Now, obviously, Bond the character is not closing in on 60 in the film, but movie magic can only go so far and Moore seems in need of more than just the usual Q gadgets to keep going. You can practically hear Bond’s lumbago acting up as he battles Max Zorin (Christopher Walken) atop the Golden Gate Bridge. And with Stacey Sutton (Tanya Roberts) being perhaps the least appealing Bond girl of them all, you have to wonder how 007 kept his reputation in those pre-Viagra days.

But James Bond the icon is bigger than any actor (yes, even Sean Connery) who’s played him. We can accept new faces behind the Walther PPK. But what happens when characters become so identified with their portrayers that their fans would never go for a replacement, no matter how long in the tooth they get?

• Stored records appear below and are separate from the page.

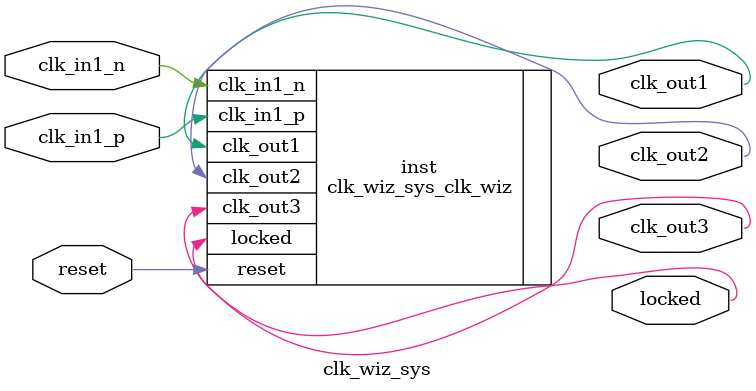
<source format=v>


`timescale 1ps/1ps

(* CORE_GENERATION_INFO = "clk_wiz_sys,clk_wiz_v6_0_15_0_0,{component_name=clk_wiz_sys,use_phase_alignment=false,use_min_o_jitter=false,use_max_i_jitter=false,use_dyn_phase_shift=false,use_inclk_switchover=false,use_dyn_reconfig=false,enable_axi=0,feedback_source=FDBK_AUTO,PRIMITIVE=MMCM,num_out_clk=3,clkin1_period=5.000,clkin2_period=10.0,use_power_down=false,use_reset=true,use_locked=true,use_inclk_stopped=false,feedback_type=SINGLE,CLOCK_MGR_TYPE=NA,manual_override=false}" *)

module clk_wiz_sys 
 (
  // Clock out ports
  output        clk_out1,
  output        clk_out2,
  output        clk_out3,
  // Status and control signals
  input         reset,
  output        locked,
 // Clock in ports
  input         clk_in1_p,
  input         clk_in1_n
 );

  clk_wiz_sys_clk_wiz inst
  (
  // Clock out ports  
  .clk_out1(clk_out1),
  .clk_out2(clk_out2),
  .clk_out3(clk_out3),
  // Status and control signals               
  .reset(reset), 
  .locked(locked),
 // Clock in ports
  .clk_in1_p(clk_in1_p),
  .clk_in1_n(clk_in1_n)
  );

endmodule

</source>
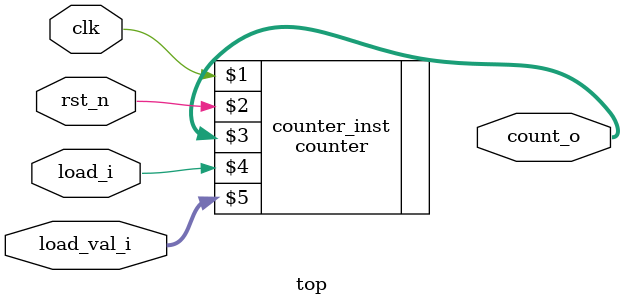
<source format=v>
module top #(parameter n = 4) (clk,rst_n,count_o,load_i,load_val_i);
    input clk,rst_n;
    input load_i;
    output reg [n-1:0] count_o;
    input      [n-1:0] load_val_i;
    counter #(.n(n)) counter_inst(clk,rst_n,count_o,load_i,load_val_i);
endmodule
</source>
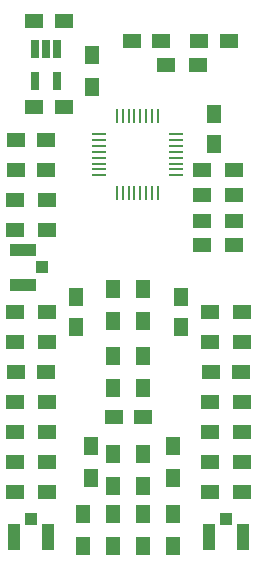
<source format=gbp>
G04 #@! TF.FileFunction,Paste,Bot*
%FSLAX46Y46*%
G04 Gerber Fmt 4.6, Leading zero omitted, Abs format (unit mm)*
G04 Created by KiCad (PCBNEW 4.0.6) date 08/04/17 15:07:46*
%MOMM*%
%LPD*%
G01*
G04 APERTURE LIST*
%ADD10C,0.100000*%
%ADD11R,1.250000X1.500000*%
%ADD12R,1.500000X1.250000*%
%ADD13R,1.300000X1.500000*%
%ADD14R,0.650000X1.560000*%
%ADD15R,1.500000X1.300000*%
%ADD16R,1.100000X2.250000*%
%ADD17R,1.050000X1.100000*%
%ADD18R,2.250000X1.100000*%
%ADD19R,1.100000X1.050000*%
%ADD20R,0.280000X1.200000*%
%ADD21R,1.200000X0.280000*%
G04 APERTURE END LIST*
D10*
D11*
X161925000Y-120670000D03*
X161925000Y-123170000D03*
D12*
X164485000Y-127000000D03*
X166985000Y-127000000D03*
D13*
X161290000Y-133270000D03*
X161290000Y-135970000D03*
X156210000Y-138985000D03*
X156210000Y-141685000D03*
D14*
X149545000Y-99615000D03*
X150495000Y-99615000D03*
X151445000Y-99615000D03*
X151445000Y-102315000D03*
X149545000Y-102315000D03*
D15*
X150575000Y-121920000D03*
X147875000Y-121920000D03*
D13*
X156210000Y-133905000D03*
X156210000Y-136605000D03*
D12*
X158730000Y-130810000D03*
X156230000Y-130810000D03*
D15*
X163750000Y-112014000D03*
X166450000Y-112014000D03*
D13*
X158750000Y-119935000D03*
X158750000Y-122635000D03*
D12*
X150475000Y-127000000D03*
X147975000Y-127000000D03*
D11*
X153035000Y-120670000D03*
X153035000Y-123170000D03*
D12*
X151999000Y-104521000D03*
X149499000Y-104521000D03*
X151999000Y-97282000D03*
X149499000Y-97282000D03*
X150475000Y-107315000D03*
X147975000Y-107315000D03*
D11*
X164719000Y-105176000D03*
X164719000Y-107676000D03*
D12*
X147975000Y-109855000D03*
X150475000Y-109855000D03*
X163469000Y-98933000D03*
X165969000Y-98933000D03*
X160254000Y-98933000D03*
X157754000Y-98933000D03*
D16*
X147750000Y-140970000D03*
X150700000Y-140970000D03*
D17*
X149225000Y-139420000D03*
D16*
X164260000Y-140970000D03*
X167210000Y-140970000D03*
D17*
X165735000Y-139420000D03*
D18*
X148590000Y-116635000D03*
X148590000Y-119585000D03*
D19*
X150140000Y-118110000D03*
D15*
X164385000Y-121920000D03*
X167085000Y-121920000D03*
X167085000Y-124460000D03*
X164385000Y-124460000D03*
X147875000Y-124460000D03*
X150575000Y-124460000D03*
X164385000Y-129540000D03*
X167085000Y-129540000D03*
X150575000Y-129540000D03*
X147875000Y-129540000D03*
D13*
X158750000Y-133905000D03*
X158750000Y-136605000D03*
X158750000Y-128350000D03*
X158750000Y-125650000D03*
X156210000Y-128350000D03*
X156210000Y-125650000D03*
X156210000Y-119935000D03*
X156210000Y-122635000D03*
X154305000Y-133270000D03*
X154305000Y-135970000D03*
D15*
X164385000Y-132080000D03*
X167085000Y-132080000D03*
X150575000Y-132080000D03*
X147875000Y-132080000D03*
X167085000Y-134620000D03*
X164385000Y-134620000D03*
X147875000Y-134620000D03*
X150575000Y-134620000D03*
D13*
X161290000Y-138985000D03*
X161290000Y-141685000D03*
X153670000Y-138985000D03*
X153670000Y-141685000D03*
X158750000Y-138985000D03*
X158750000Y-141685000D03*
D15*
X167085000Y-137160000D03*
X164385000Y-137160000D03*
X147875000Y-137160000D03*
X150575000Y-137160000D03*
D13*
X154432000Y-100123000D03*
X154432000Y-102823000D03*
D15*
X163750000Y-114173000D03*
X166450000Y-114173000D03*
X163750000Y-109855000D03*
X166450000Y-109855000D03*
X163750000Y-116205000D03*
X166450000Y-116205000D03*
X147875000Y-112395000D03*
X150575000Y-112395000D03*
X160702000Y-100965000D03*
X163402000Y-100965000D03*
X150575000Y-114935000D03*
X147875000Y-114935000D03*
D20*
X159992000Y-111835000D03*
X159492000Y-111835000D03*
X158992000Y-111835000D03*
X158492000Y-111835000D03*
X157992000Y-111835000D03*
X157492000Y-111835000D03*
X156992000Y-111835000D03*
X156492000Y-111835000D03*
D21*
X154992000Y-110335000D03*
X154992000Y-109835000D03*
X154992000Y-109335000D03*
X154992000Y-108835000D03*
X154992000Y-108335000D03*
X154992000Y-107835000D03*
X154992000Y-107335000D03*
X154992000Y-106835000D03*
D20*
X156492000Y-105335000D03*
X156992000Y-105335000D03*
X157492000Y-105335000D03*
X157992000Y-105335000D03*
X158492000Y-105335000D03*
X158992000Y-105335000D03*
X159492000Y-105335000D03*
X159992000Y-105335000D03*
D21*
X161492000Y-106835000D03*
X161492000Y-107335000D03*
X161492000Y-107835000D03*
X161492000Y-108335000D03*
X161492000Y-108835000D03*
X161492000Y-109335000D03*
X161492000Y-109835000D03*
X161492000Y-110335000D03*
M02*

</source>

What happens is you get “Star Trek V: The Final Frontier.” The 1989 entrant in the series (directed by Captain Kirk himself, William Shatner) finds the Enterprise being hijacked by Spock’s half-brother Sybok (Laurence Luckinbill) in order to breach an energy field known as “The Great Barrier” and reach the planet Sha Ka Ree, the home of… wait for it… God! In fact, “God” turns out to be an evil presence imprisoned on Sha Ka Ree eons ago, but maybe it would’ve been better if the crew of the Enterprise HAD met their maker in this awkward, embarrassing flick.

The movie is filled with ill-advised humor at the expense of the crew, almost all of which were pushing (or past) retirement age at this point. They creak through the movie under the constraints of girdles, wigs, caps and layers of wrinkle-concealing makeup. A mountain-climbing Kirk sports a T-shirt under his Starfleet uniform that says (we kid you not) “Go Climb a Rock,” proving that Spencer Gifts still exists in the 23rd century. An overweight, dottering Scotty (Patrick Doohan) actually konks his head on a doorway and knocks himself out. Even the Enterprise itself, despite being a newly commissioned ship (to replace the one Kirk destroyed at the end of “Star Trek III: The Search for Spock”) is shown as being buggy and clunky, perhaps an unintentioned metaphor for the entire series?

The film was pilloried by the press (as well as the typically more forgiving fans) and the next film, “Star Trek VI: The Undiscovered Country” (1991) wisely brought a decommission to the original full crew of the Starship Enterprise. And yet It seems as if it took nothing less than the deaths of James Doohan and DeForest Kelley (Dr. McCoy) to finally permit Paramount to recast the original characters in the upcoming reboot helmed by J.J. Abrams (creator of “Lost.”).

Still, Hollywood is so youth-obsessed that there’s probably some karmic balance in the fact that Steven Seagal (at a jowly 55) is still kicking butt and sporting ponytail in action films like this year’s “Attack Force.” Okay, so it’s a horrible, straight-to-video piece of product that doesn’t add anything worthy to the cultural landfill, but at least he’s not a drain on society!

And it’s undeniable that there’s something reassuring in the idea of Stallone returning to the role that made him a respected artist (remember, “Rocky” won the Oscar for Best Picture in 1977), even if that status was fleeting. It’s more believable in the context to think that Rocky Balboa could step back into the ring in his sixties than to think that the 23 year old Kate Bosworth’s Lois Lane is an established Pulitzer Prize winning journalist with a four year old kid in “Superman Returns!” Just goes to show ya, there are times when older is better.